Each line of the records containing "افزایش" is to be copied out and returned.

··· Records to use

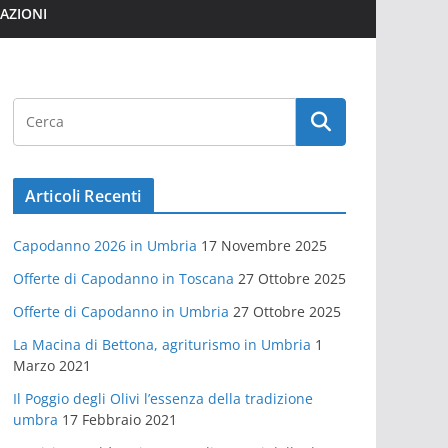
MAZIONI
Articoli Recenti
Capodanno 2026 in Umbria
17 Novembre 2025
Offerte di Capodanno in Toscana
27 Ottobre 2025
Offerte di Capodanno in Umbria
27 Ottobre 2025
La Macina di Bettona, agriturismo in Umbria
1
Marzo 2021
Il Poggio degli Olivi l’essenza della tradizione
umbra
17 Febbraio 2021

······
··· Records to use

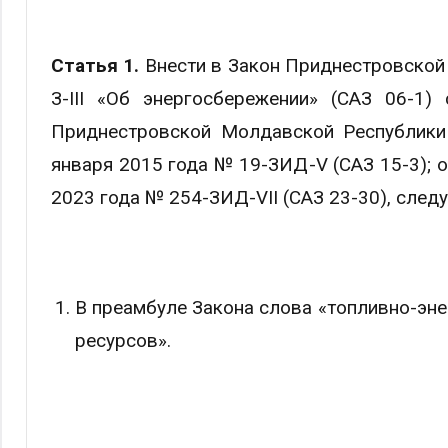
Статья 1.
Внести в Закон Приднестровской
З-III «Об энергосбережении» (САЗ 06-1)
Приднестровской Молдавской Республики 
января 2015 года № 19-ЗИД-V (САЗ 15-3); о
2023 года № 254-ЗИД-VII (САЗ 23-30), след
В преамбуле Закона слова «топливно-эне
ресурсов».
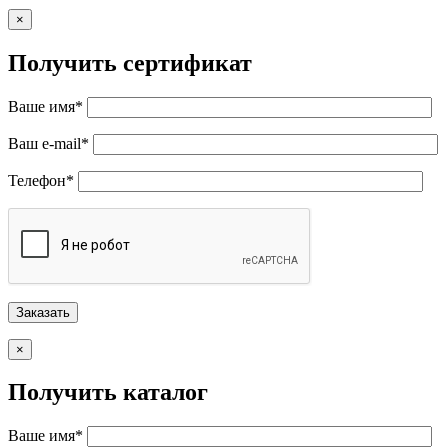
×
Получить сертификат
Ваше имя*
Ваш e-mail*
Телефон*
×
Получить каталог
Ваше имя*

······
··· Records to use

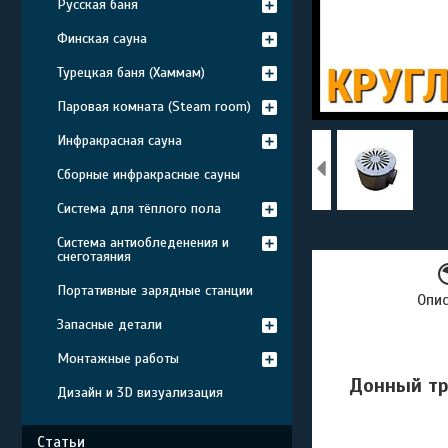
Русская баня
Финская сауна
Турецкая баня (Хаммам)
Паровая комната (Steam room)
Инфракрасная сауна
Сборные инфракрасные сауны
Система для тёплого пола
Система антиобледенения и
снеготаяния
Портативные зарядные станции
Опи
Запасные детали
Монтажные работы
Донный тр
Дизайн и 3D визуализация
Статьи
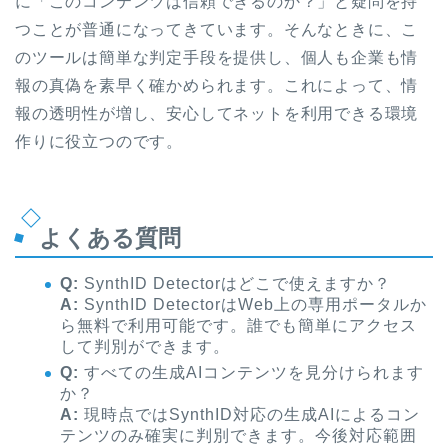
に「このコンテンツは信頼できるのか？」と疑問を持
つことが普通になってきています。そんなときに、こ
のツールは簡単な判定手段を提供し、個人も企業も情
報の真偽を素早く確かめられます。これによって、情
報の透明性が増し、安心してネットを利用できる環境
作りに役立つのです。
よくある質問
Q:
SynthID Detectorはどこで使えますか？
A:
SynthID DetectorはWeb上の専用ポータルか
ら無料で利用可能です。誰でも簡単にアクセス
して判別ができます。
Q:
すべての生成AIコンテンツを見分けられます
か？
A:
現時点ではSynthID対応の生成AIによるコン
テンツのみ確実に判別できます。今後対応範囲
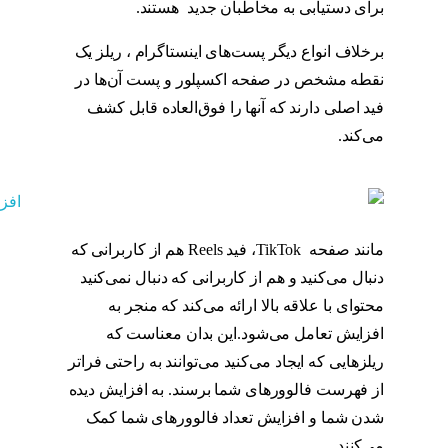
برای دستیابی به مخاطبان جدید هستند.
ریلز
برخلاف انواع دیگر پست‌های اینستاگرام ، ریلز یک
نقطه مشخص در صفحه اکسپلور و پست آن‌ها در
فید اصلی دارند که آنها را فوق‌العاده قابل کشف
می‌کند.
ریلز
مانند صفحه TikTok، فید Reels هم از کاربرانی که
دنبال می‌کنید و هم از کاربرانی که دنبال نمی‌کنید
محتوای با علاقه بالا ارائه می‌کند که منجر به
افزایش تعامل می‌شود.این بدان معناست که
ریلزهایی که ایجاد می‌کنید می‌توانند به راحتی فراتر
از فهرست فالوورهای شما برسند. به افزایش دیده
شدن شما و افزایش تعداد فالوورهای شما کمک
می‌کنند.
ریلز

······

- Answer area
افزایش تعامل می‌شود.این بدان معناست که
از فهرست فالوورهای شما برسند. به افزایش دیده
شدن شما و افزایش تعداد فالوورهای شما کمک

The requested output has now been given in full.